» **EXERCISE INSTRUCTIONS**
Without the images, write out the entries word for word.

» **DATA RECORDS**

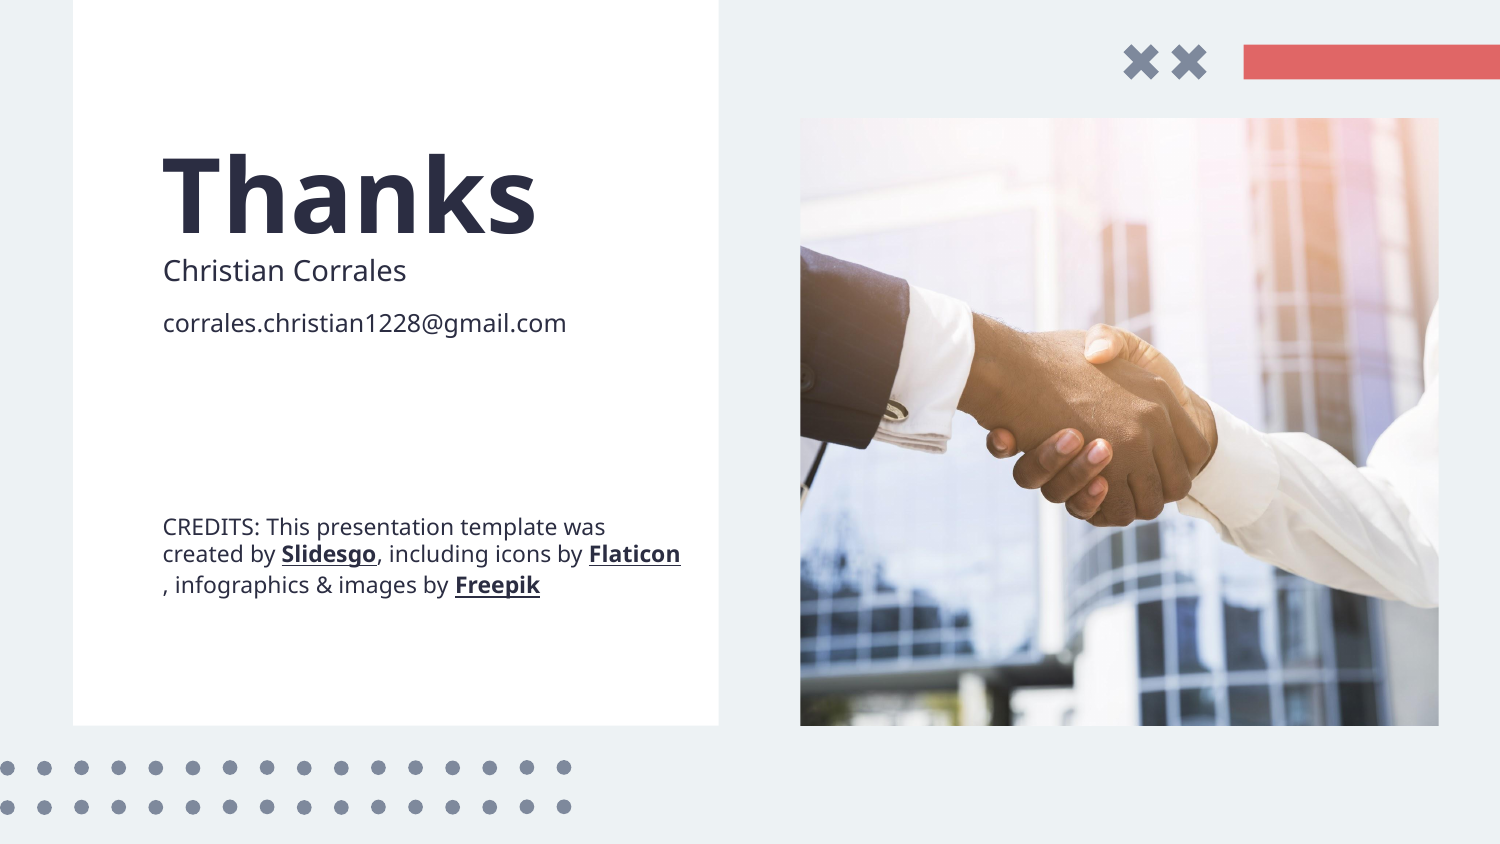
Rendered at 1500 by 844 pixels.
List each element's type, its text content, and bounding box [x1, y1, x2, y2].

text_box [0, 759, 572, 816]
picture [800, 117, 1439, 726]
subtitle Christian Corrales corrales.christian1228@gmail.com [147, 236, 705, 399]
title Thanks [146, 135, 584, 249]
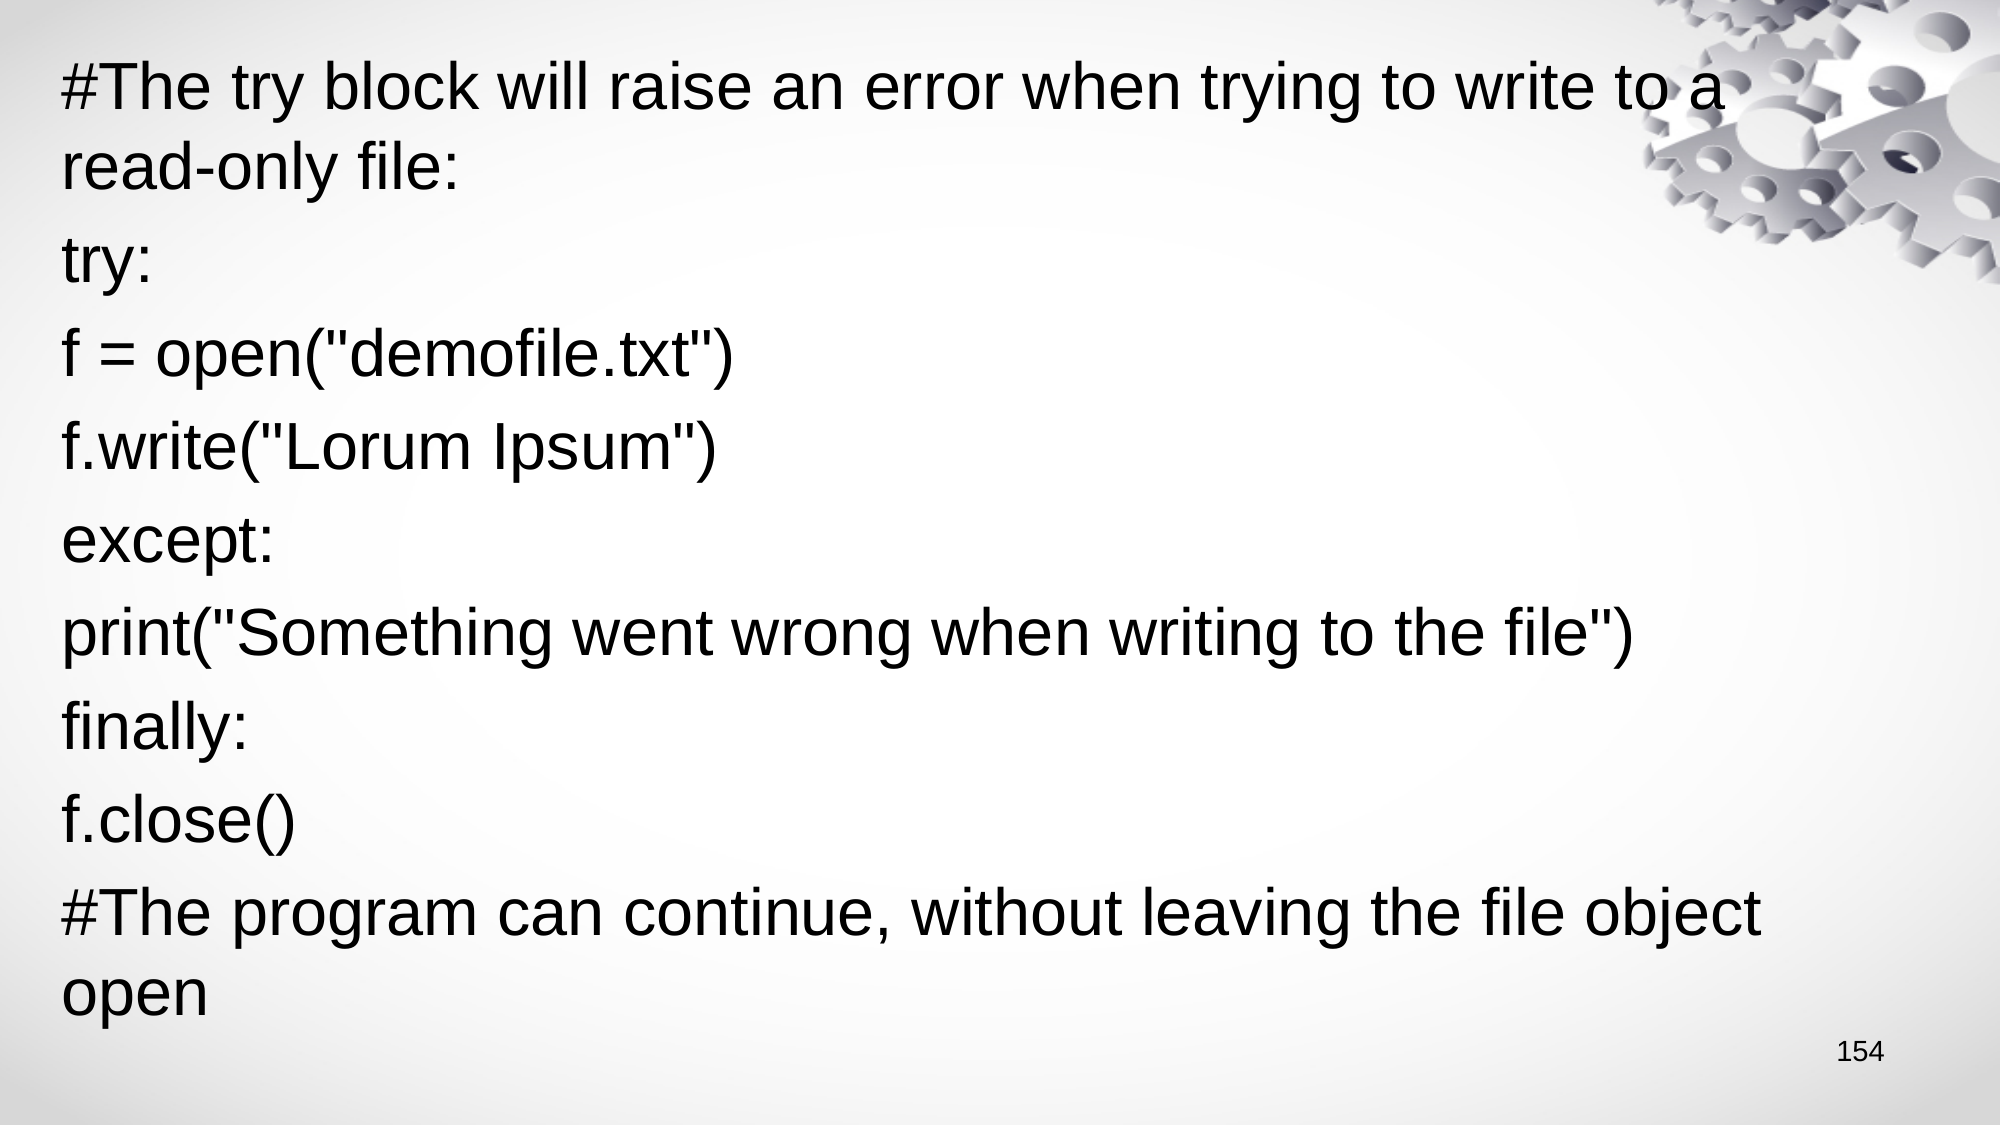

» **SOLUTION TO THIS TASK**
Rendered at 1500 by 844 pixels.
List each element's type, its text content, and bounding box [x1, y1, x2, y2].

text_box [0, 759, 572, 816]
picture [800, 117, 1439, 726]
subtitle Christian Corrales corrales.christian1228@gmail.com [147, 236, 705, 399]
title Thanks [146, 135, 584, 249]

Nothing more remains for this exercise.